Controlling Drywood Termites
Methods of controlling drywood termites have changed in recent years. Until recently a structural fumigation was considered the only "sure fire" way to gain control. However, fumigations can be very expensive and require the building to be prepared and vacated for a few days. Although whole-house fumigation is the best approach in most situations, there are times when fumigation is not the most practical alternative.
We believe that it is best to approach drywood termite control with an open mind. The key to understanding drywood termite control is to realize that:
- The entire colony exists in a few connected wood members of the structure. The goal is to locate and eliminate that colony (or colonies in some cases).
- Drywood termite colonies tend to develop very slowly and they almost always start at exterior walls. This often means that new infestations are more accessible for detection and treatment.
- Just because drywood termites were detected at one spot in the structure does not necessarily mean that the building is generally infested.
- We (the termite control industry) don't have the diagnostic tools to tell you what is going on in all of the concealed wood members of the walls, ceilings and floors. (But people are working on this.)
To eliminate drywood termite colonies we have three choices:
1. Remove and replace the infested wood members.
• Removal is useful when a termite colony is found in an exposed and accessible wood member. An infested patio cover support post, for example, should probably be removed and replaced.
• We usually don't recommend removal when the termites are in finished areas. To access the colony for removal we must remove the sheet rock and the infested framing from finished walls, ceilings or floors. New sheet rock must then be installed, textured, painted, etc. This process can get very expensive very quickly.
• Removal is only effective on the colony you have found and removed (obviously). If there is another colony (or colonies) somewhere else in the building, they won't be controlled.
• And, it is always possible that the entire colony won’t be removed. Termites that survive could become the source for the infestation to reappear a few years later.
2. Localized treatment
• Localized treatment of drywood termites has gained significant acceptance recently because of advanced detection tools and termite management products.
• In the picture at the right Matthew is checking a wall stud with an Acoustic Emission Detector to determine which studs are infested with drywood termites. This enables us to know which wood members require treatment.
• Localized treatment is often a good choice for buildings less than 10 - 15 years old. Generally speaking, the newer the structure the less likelihood of multiple colonies. Therefore newer structures are often good candidates for localized treatment.
• Buildings with wood siding are more vulnerable to drywood termite infestations.
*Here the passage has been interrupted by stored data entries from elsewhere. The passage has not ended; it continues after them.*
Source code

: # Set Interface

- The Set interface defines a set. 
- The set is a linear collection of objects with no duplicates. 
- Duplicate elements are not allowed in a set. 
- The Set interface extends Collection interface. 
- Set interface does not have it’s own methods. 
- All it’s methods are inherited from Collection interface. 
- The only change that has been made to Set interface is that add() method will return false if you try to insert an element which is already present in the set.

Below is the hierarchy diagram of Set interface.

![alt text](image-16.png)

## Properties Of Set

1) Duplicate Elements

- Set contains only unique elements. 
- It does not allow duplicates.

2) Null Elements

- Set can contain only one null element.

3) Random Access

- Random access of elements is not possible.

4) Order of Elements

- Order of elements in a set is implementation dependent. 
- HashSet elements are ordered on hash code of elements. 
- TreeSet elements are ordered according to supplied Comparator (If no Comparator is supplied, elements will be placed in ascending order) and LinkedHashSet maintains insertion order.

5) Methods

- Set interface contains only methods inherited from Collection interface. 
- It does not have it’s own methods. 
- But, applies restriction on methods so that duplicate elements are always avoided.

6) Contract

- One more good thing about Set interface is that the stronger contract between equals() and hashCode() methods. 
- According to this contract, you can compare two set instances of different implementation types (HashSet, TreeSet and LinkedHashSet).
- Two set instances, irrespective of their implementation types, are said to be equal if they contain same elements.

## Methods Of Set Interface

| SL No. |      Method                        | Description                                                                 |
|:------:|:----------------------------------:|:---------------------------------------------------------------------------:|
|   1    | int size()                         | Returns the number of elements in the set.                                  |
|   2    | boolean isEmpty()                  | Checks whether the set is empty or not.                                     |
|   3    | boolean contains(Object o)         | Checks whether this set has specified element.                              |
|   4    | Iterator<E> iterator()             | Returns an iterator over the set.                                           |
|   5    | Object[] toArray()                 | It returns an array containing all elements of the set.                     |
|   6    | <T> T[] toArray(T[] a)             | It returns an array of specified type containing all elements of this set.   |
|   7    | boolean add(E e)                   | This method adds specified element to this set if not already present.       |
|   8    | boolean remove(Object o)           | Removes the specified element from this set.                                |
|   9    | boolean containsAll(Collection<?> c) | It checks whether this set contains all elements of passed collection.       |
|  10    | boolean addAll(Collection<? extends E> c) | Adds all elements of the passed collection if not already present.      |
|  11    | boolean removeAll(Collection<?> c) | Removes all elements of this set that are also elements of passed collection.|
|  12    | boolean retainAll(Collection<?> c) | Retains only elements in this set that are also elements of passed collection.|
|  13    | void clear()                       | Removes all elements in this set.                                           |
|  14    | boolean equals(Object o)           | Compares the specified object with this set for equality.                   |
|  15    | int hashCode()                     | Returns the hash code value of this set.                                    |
But they are also much easier to treat using localized treatment techniques.
• Localized treatment can be extremely valuable for large structures and multi-family buildings such as condominiums and apartments. The cost and inconvenience of fumigating a multi-family building or other very large structure often makes localized treatment far more practical than fumigation.
• Periodic inspections are crucial to providing long-term control. New infestations may occur at almost any time (most will start during the fall of the year). New colonies or older ones that were previously not visible will require additional treatments.
• Localized treatments are simply not appropriate in some situations.
• If you have drywood termites and would like a no charge evaluation to determine if your building is a good candidate for localized treatment, please call our office for an appointment.
• The see more pictures of this work being done click the following link:
Local Treat Pictures
3. Structural fumigation
• If your home is an older home and/or there is evidence of multiple drywood termite colonies in the building, a structural fumigation may be the most economical method of control.
• When fumigation is selected, we don't need to worry about opening walls and we don't need to be concerned about a hidden colony that we didn't detect.
• Structural Fumigation is a process that has been around for decades. The products and procedures used have an outstanding track record for both safety and effectiveness.
• Fumigation is a science and may only be done by a licensed fumigation company. If we find Drywood termites in your building, and if fumigation is recommended, we will select a reputable fumigation company and subcontract with them to do your fumigation. (If you desire you may also choose to select your own fumigation company.) If you contract with us you will have our assurance that your work will be done by one of the best fumigators available in the area. You will also have the Morse Termite and Pest Control guarantee, as well as the guarantee given by the fumigator, that your job will be effective and with a minimum of disruption to you. Fumigations are guaranteed for a period of two years from the date of completion.
• The fumigant leaves no residue. There is no need to wash countertops or dishes following fumigation. This lack of residue also means that termites may reinfest the building. Periodic inspections are strongly advised.